Atteinte d'un handicap, Lies Van Peperstraete témoigne. Elle travaille à temps partiel à la haute école Artevelde de Gand. Ses revenus ne peuvent excéder 22.800 euros brut par an, faute de quoi elle perd une partie de son allocation, nécessaire à la prise en charge des coûts supplémentaires engendrés par son handicap, explique-t-elle. Chaque année, elle est donc contrainte de prendre un congé sans solde. "Je me sens discriminée par rapport à mes collègues qui font le même travail que moi", expose-t-elle.

Au cours des dernières années, un nombre croissant de personnes ont eu recours aux indemnités de maladie et d'invalidité ainsi qu'au régime des allocations. Koen Hermans note toutefois que ce n'est pas le cas pour les personnes issues de l'immigration. "Cette différence soulève de nombreuses questions quant à l'accessibilité de la procédure", ajoute-t-il.
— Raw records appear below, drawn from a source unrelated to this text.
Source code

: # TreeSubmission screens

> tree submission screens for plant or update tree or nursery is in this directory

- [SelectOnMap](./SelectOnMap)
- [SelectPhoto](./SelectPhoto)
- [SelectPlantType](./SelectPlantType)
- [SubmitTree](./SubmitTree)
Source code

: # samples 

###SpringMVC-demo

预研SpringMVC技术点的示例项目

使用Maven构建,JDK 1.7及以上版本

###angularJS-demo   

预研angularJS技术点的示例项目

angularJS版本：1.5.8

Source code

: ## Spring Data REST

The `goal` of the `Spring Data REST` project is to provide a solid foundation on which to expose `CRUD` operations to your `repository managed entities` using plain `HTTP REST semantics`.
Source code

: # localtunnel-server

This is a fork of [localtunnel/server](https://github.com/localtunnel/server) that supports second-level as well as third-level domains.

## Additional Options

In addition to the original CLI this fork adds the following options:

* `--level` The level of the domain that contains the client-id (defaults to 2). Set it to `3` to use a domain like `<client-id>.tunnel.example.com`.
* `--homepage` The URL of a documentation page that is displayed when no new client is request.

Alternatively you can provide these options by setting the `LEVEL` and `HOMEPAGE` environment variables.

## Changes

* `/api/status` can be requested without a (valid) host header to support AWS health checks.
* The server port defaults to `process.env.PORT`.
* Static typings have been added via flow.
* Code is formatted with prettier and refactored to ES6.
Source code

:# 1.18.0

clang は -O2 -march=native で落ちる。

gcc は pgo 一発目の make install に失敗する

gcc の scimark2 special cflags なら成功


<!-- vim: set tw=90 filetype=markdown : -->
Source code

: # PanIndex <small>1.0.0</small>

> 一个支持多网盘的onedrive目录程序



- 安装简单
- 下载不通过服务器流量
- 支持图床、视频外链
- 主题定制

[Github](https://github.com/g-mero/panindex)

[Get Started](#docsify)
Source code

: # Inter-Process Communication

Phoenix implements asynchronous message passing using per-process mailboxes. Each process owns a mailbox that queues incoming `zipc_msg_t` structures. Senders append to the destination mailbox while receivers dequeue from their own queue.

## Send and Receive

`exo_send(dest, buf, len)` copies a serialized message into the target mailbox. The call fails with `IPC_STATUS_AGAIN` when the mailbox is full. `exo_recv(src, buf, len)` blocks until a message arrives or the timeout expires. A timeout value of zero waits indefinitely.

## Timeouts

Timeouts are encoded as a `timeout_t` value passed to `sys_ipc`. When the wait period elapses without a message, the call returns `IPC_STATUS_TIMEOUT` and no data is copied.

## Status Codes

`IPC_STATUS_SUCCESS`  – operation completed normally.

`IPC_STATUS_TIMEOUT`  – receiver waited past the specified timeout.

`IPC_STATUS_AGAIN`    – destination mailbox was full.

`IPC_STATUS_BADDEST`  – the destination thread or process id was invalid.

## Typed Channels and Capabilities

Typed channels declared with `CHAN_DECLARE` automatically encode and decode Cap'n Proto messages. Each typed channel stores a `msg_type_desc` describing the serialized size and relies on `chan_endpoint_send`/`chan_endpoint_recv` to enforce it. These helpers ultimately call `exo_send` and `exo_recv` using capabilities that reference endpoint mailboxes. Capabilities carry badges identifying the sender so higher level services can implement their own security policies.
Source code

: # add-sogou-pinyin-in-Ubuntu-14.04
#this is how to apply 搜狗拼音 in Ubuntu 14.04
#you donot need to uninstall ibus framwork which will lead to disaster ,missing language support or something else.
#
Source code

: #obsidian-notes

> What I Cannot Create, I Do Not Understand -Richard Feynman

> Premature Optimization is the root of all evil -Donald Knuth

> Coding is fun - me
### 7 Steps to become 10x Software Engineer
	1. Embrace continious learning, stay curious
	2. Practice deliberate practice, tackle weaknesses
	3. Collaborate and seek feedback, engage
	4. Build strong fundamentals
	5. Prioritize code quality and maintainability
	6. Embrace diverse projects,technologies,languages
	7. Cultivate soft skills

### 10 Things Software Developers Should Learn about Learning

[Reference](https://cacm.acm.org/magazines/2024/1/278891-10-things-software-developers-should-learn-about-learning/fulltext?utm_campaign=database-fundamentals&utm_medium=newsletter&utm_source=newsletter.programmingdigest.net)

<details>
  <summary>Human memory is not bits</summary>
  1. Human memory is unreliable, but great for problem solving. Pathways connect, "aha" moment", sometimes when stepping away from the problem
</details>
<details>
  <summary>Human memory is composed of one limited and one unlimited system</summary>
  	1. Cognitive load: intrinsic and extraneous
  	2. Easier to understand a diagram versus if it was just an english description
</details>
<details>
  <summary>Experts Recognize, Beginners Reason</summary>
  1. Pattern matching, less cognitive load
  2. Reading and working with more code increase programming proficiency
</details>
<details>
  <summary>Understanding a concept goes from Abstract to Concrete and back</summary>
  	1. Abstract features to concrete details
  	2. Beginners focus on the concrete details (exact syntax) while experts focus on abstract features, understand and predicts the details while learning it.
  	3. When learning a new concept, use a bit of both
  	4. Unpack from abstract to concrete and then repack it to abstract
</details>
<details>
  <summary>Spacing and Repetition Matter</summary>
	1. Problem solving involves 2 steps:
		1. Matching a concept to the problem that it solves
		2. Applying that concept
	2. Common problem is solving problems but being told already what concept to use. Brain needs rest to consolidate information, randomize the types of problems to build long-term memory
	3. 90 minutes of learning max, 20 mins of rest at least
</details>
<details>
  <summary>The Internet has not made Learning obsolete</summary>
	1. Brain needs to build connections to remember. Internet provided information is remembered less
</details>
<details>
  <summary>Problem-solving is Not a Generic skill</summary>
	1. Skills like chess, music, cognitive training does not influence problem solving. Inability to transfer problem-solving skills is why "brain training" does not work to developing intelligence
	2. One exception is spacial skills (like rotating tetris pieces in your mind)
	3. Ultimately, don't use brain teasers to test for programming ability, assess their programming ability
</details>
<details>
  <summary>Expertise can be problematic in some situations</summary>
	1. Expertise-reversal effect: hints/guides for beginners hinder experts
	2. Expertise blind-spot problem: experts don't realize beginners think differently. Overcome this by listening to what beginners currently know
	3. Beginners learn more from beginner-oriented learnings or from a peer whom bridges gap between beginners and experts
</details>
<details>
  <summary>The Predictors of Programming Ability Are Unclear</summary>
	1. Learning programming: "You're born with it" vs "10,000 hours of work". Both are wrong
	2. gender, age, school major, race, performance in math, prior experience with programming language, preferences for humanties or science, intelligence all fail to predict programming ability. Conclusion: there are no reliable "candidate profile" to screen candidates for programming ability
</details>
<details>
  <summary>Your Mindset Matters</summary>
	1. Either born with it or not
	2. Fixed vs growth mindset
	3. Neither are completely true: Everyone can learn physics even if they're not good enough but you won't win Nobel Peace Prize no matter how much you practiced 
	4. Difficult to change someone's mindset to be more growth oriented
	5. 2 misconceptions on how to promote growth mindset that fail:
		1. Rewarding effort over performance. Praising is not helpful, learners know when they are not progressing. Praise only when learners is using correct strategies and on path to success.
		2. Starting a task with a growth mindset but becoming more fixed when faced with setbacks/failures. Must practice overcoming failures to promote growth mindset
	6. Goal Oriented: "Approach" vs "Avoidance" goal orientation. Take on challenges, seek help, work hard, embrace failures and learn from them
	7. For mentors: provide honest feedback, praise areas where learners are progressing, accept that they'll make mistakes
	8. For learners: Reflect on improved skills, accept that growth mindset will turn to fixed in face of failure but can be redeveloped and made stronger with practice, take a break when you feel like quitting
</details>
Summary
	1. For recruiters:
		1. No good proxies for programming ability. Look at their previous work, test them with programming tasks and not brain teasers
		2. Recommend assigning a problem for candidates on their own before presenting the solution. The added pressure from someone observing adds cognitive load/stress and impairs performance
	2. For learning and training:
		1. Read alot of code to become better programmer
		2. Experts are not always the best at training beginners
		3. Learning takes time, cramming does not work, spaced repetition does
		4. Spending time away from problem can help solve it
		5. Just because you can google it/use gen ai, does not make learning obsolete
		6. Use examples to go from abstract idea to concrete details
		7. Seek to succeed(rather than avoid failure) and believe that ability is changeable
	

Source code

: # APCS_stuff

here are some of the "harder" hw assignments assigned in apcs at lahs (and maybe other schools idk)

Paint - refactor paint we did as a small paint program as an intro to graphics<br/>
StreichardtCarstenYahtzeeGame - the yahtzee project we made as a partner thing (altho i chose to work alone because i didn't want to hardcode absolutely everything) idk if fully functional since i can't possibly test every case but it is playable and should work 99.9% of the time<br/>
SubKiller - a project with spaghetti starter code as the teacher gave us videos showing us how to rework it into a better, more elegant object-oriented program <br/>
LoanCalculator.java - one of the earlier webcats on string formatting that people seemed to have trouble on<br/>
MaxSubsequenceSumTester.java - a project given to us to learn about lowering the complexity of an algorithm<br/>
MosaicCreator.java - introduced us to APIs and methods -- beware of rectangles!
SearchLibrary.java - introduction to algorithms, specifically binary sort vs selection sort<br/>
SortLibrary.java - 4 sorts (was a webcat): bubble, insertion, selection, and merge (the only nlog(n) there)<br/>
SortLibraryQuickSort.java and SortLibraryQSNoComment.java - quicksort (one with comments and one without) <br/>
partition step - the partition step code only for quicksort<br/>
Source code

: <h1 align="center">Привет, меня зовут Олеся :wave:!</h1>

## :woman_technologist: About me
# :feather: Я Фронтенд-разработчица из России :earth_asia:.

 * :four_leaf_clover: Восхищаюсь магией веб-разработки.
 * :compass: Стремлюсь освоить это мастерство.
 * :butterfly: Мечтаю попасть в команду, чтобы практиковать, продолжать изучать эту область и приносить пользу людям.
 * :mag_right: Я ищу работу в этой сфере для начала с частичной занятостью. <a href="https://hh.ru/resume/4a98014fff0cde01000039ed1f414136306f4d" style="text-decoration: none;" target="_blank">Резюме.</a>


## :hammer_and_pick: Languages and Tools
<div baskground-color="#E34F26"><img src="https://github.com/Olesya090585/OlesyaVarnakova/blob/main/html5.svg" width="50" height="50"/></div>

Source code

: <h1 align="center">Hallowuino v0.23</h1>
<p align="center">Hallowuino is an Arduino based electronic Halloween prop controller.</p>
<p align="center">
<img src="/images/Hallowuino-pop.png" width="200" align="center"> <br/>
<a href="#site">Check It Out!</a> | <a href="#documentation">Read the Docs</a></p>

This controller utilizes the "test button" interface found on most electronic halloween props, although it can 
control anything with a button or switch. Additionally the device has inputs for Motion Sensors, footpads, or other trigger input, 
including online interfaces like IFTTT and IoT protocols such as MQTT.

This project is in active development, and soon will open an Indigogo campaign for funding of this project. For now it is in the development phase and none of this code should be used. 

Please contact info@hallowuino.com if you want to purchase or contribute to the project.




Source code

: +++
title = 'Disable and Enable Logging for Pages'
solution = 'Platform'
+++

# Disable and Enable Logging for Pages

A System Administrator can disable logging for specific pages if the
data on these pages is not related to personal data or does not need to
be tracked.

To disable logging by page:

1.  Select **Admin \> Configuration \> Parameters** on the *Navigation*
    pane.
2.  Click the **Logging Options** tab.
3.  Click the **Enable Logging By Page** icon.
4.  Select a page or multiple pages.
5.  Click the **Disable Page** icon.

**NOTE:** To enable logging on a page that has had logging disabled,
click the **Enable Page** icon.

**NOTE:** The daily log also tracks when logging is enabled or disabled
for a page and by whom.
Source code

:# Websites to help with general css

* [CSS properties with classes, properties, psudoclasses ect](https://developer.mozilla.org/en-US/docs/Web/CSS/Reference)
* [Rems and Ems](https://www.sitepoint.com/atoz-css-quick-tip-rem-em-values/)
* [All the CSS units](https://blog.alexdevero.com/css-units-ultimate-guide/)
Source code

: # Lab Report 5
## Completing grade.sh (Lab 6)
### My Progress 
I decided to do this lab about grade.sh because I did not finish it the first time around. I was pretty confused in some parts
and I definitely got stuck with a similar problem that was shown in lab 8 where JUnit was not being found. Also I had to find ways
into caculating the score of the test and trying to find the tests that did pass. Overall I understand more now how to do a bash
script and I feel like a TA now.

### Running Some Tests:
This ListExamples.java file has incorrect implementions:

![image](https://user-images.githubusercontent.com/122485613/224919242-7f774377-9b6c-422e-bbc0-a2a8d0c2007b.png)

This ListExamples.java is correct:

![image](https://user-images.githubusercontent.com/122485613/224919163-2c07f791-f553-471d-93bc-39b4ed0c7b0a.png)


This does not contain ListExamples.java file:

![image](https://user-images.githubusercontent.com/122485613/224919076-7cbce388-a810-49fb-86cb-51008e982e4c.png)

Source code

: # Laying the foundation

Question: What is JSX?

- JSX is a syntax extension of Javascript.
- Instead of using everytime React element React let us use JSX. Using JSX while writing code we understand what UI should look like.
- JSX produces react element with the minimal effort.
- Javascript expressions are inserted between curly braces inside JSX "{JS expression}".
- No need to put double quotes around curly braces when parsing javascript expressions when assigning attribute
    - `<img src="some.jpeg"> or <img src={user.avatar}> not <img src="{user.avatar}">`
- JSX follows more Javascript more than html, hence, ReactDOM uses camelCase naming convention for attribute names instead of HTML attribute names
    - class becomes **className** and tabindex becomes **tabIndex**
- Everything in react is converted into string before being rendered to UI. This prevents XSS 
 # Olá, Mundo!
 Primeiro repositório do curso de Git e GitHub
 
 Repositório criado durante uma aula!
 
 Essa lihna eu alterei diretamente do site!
Outre un état des lieux de la situation de pauvreté des personnes handicapées en Belgique, l'ouvrage propose une série de recommandations politiques en faveur d'une meilleure protection de leurs revenus, d'une réduction des pièges à l'emploi ou encore d'un suivi optimal de leur participation sociale et du degré de liberté de choix individuel.

"J'espère que cette étude servira de catalyseur pour mener un débat fondamental sur la situation des personnes handicapées", a conclu Koen Hermans.

Pour la ministre de tutelle, Nathalie Muylle (CD&V), "ce livre montre le chemin à suivre", a-t-elle fait savoir. Son cabinet remettra une copie au formateur du gouvernement fédéral à venir.